A descendant of the pomelo and sweet orange, grapefruit was originally grown in subtropical climates as an ornamental plant dubbed the “forbidden fruit.” First bred in Barbados and brought to the United States in the early 1800s, the fruit earned widespread popularity when the first patent for the variety Ruby Red was created in 1929, transforming the fruit into an agricultural success. Today, this uniquely tangy-sweet fruit grows abundantly in Arizona, California, Texas and Florida – the world’s largest producer of the fruit.
The grapefruit was named for the grape like clusters in which they grow. Though the flesh color varies with each variety, the skin is usually yellow and may have a pinkish blush.
Available year-round, look for grapefruit with a brightly colored skin. A ripe grapefruit should feel firm yet springy when gently squeezed in the palm of your hand. If it feels heavy for its size, then the juicier it will be. Best preserved in a plastic bag in the refrigerator’s produce drawer for up to two weeks, grapefruit can also be stored at room temperature for up to two days. Very low in calories and a great source of dietary fiber, grapefruit contain about the same amount of vitamin C as oranges.
To remove segments from grapefruit, first cut off any peel and white pith. Holding the grapefruit over a small bowl covered with a fine-mesh strainer to catch segments, with paring knife, cut on either side of membranes to release each segment. If desired, squeeze the leftover membrane to release any excess juice.

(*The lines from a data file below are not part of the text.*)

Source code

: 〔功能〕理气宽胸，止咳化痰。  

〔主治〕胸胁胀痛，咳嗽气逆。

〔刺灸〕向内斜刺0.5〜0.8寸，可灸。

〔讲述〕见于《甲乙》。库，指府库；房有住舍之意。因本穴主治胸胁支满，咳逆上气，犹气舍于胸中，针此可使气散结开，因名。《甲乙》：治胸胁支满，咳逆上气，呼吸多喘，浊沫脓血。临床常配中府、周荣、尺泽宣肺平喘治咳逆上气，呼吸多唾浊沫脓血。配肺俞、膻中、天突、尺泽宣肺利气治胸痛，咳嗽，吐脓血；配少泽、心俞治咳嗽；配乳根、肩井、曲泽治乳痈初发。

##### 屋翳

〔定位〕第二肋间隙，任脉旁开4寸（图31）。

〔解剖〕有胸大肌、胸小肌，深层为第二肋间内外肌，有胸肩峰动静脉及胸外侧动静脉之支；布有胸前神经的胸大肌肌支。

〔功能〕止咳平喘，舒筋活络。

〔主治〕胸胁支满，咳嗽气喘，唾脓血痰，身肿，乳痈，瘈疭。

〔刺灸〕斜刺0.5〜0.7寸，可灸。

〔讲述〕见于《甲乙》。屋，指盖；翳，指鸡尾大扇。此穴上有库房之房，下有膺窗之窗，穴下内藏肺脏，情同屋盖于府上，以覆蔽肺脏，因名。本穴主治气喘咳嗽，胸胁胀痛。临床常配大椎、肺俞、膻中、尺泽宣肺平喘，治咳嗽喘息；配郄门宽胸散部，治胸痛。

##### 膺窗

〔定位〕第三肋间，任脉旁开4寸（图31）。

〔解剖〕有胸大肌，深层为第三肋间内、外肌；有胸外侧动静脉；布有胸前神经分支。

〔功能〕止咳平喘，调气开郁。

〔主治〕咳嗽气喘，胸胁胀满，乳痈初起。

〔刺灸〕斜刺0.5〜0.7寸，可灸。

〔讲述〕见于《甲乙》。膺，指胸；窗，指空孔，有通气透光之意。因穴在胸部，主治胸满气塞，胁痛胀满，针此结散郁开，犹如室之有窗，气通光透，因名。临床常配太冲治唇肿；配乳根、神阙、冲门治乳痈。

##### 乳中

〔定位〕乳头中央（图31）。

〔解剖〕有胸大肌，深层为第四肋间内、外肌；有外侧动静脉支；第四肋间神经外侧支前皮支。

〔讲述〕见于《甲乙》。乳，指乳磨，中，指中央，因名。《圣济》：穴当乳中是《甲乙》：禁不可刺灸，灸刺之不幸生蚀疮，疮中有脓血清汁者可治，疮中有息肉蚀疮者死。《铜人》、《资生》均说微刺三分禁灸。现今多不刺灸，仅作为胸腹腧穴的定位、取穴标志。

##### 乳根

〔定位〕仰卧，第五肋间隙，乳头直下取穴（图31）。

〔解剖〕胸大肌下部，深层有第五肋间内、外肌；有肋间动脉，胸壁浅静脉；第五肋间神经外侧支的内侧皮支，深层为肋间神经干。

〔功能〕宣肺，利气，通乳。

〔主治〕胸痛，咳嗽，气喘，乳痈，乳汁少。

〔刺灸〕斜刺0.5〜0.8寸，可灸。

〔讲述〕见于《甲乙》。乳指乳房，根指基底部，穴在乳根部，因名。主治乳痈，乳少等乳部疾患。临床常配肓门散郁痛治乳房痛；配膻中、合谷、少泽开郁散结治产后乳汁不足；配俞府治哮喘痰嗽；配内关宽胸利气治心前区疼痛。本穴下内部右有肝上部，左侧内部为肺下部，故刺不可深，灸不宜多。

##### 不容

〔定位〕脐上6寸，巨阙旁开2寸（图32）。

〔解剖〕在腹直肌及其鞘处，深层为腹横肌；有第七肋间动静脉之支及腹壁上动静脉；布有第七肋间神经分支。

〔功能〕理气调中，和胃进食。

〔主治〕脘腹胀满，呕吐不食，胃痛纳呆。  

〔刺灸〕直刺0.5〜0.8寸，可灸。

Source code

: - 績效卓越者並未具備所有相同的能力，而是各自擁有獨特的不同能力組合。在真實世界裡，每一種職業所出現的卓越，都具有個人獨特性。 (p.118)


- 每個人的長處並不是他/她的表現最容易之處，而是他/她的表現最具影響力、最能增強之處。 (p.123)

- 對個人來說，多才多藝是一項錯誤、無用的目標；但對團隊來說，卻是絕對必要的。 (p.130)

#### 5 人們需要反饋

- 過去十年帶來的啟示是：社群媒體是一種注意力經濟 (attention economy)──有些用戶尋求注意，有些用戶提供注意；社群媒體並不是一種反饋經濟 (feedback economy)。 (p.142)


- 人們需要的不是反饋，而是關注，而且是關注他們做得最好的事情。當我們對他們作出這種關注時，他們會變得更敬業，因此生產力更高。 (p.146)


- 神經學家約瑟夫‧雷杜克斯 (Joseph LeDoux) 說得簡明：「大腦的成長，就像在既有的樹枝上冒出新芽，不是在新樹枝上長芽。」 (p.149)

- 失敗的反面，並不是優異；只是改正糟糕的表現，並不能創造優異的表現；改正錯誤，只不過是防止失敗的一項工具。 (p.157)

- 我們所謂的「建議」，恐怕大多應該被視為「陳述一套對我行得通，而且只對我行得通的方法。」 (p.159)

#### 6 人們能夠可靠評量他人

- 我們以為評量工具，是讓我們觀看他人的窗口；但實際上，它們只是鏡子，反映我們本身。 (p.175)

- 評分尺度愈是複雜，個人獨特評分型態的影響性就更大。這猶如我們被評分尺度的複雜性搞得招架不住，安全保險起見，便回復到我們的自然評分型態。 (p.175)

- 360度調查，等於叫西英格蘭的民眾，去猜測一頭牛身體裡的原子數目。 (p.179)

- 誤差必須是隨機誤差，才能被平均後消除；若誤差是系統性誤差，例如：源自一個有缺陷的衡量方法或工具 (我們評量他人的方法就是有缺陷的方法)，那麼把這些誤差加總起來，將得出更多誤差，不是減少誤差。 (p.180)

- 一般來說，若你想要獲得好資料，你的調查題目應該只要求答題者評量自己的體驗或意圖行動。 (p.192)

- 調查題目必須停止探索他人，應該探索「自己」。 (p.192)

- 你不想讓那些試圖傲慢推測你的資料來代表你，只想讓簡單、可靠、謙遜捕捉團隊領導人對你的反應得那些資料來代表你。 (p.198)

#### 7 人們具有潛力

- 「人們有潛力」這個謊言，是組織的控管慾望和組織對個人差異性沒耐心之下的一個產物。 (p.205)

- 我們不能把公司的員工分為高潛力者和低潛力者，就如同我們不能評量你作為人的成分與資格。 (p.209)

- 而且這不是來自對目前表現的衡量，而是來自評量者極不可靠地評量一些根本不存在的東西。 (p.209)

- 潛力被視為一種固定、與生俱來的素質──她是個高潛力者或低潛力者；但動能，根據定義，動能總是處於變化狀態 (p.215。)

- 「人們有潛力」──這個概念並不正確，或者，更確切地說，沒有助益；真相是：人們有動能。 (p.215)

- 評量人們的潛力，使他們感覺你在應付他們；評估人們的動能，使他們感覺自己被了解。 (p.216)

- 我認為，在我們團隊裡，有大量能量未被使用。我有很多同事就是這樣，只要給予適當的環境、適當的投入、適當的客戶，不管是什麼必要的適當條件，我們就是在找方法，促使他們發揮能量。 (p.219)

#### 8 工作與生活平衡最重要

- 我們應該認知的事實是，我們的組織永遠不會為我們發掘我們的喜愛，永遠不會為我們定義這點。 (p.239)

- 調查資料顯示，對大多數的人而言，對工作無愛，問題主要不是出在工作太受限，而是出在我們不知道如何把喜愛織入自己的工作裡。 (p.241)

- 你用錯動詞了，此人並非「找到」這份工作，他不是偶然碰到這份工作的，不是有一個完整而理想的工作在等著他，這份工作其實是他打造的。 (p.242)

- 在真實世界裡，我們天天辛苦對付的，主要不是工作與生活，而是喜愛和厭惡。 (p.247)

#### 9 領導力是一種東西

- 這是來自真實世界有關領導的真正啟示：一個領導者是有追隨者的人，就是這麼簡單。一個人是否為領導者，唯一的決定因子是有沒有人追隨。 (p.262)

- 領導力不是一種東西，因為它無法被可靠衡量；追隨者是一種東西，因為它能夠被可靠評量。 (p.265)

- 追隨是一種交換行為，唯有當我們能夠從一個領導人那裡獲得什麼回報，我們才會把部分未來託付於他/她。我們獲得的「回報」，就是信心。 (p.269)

A celebrated treat for breakfast, the grapefruit is most commonly eaten cut in half and sprinkled with sugar. If you’re looking for a new way to enjoy this fruit, try adding the segments to a salad or sprinkle grapefruit halves with brown sugar and broil. Add chopped grapefruit to avocado and jalapeno for a refreshing relish to serve over fish, chicken or pork, or add the juice to homemade salad dressing in place of some of the vinegar or lemon juice.